The calm water reflected his face as he spoke. Against his pale skin, his coal-black eyes were bottomless wells. The image staring at him was that of a man about forty, with a thin, angular face and a long neck. Yet somehow it conveyed a feeling of great age, of knowledge well beyond his physical years. He spread his lips and then frowned at the yellowish, crooked teeth his smile exposed. It wasn't the appearance he'd have chosen for himself if given the opportunity.

No matter. Time to begin.

Iridescent suitcase in hand, he climbed back up the hill with great ease, his long, thin limbs and body moving with the deliberate, silent movements of a praying mantis climbing a tree.

Fifteen minutes of walking brought him to the gates of Perpetual Hope Cemetery. The wide, neatly-groomed lawns, the ground gently rolling in a series of slight hills, extended all the way to the back lawn of the Our Lady of Perpetual Hope church.

The Reverend ran a hand along the wrought-iron fence as he walked down Main Street, treading on sidewalk now that he'd entered the city limits. When he reached the intersection of Main and State Street, the other main road in town, he turned left. Another hundred feet brought him to the entrance of the church. The wide staircase, twenty-five cement steps tall, showed its age in thin cracks and mossy patches.

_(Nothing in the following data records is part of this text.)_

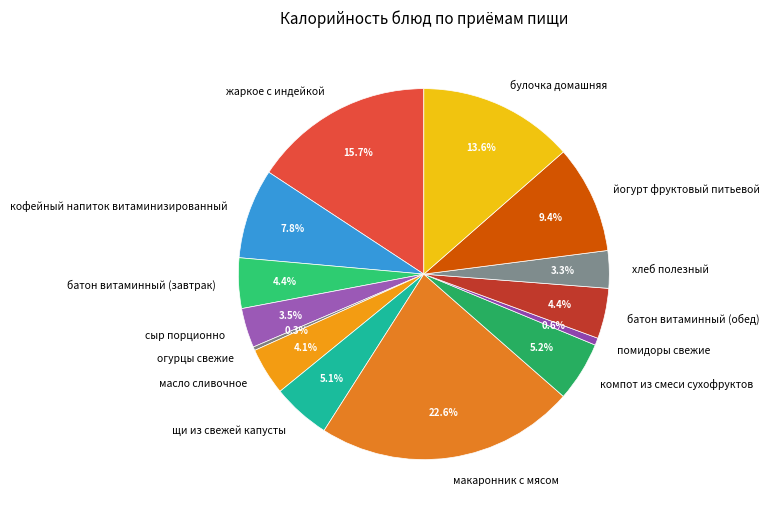

The йогурт фруктовый питьевой slice represents 9% of the pie. True or false?

True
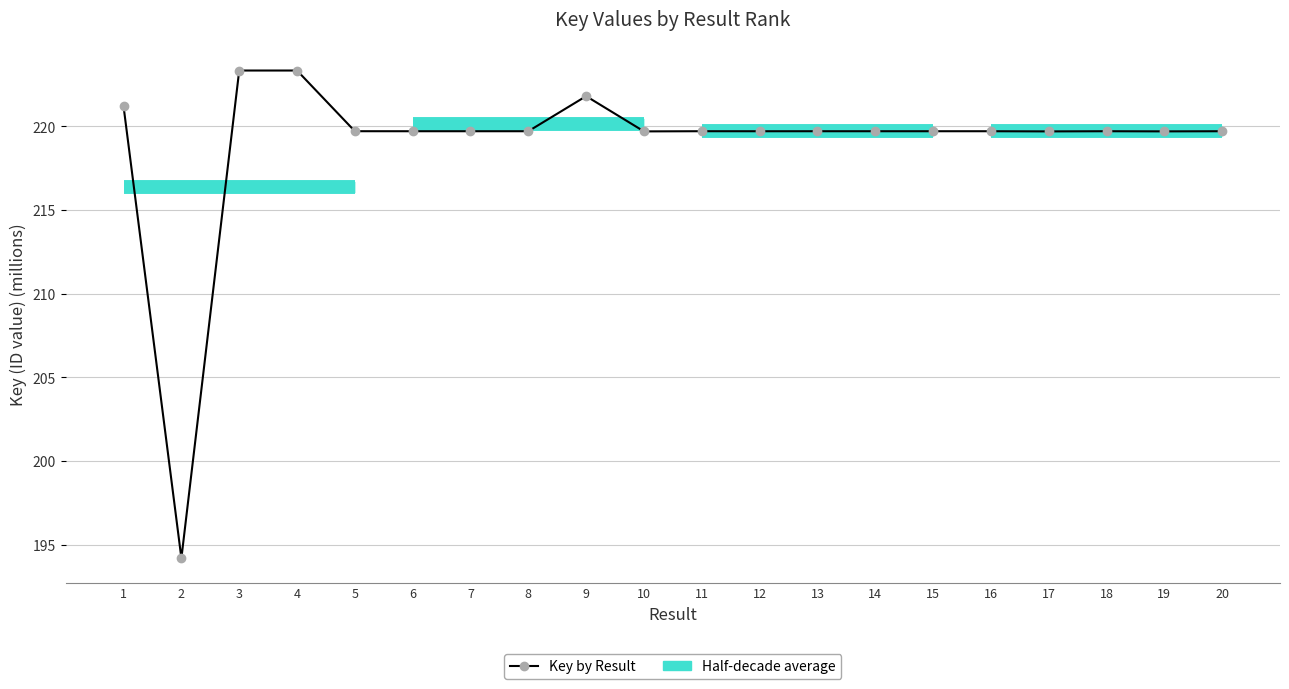

Reading left to right, list all the values displayed in this chart.

1=221.2	2=194.2	3=223.3	4=223.3	5=219.7	6=219.7	7=219.7	8=219.7	9=221.8	10=219.7	11=219.7	12=219.7	13=219.7	14=219.7	15=219.7	16=219.7	17=219.7	18=219.7	19=219.7	20=219.7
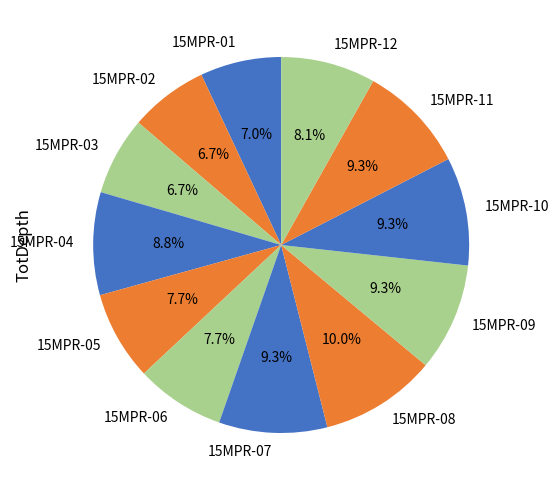

Between 15MPR-12 and 15MPR-04, which is larger?

15MPR-04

On the large sign by the sidewalk, someone had replaced the usual announcements with a greeting:

Welcome Reverend Cyrus Christian

Putting on his best smile, he started up the stairs, eager to get started.

Somewhere far behind the church, back where the only sounds should have been the whisper of wind through corn and the laughing calls of hungry crows, a dog howled.

Before long, several others had joined it.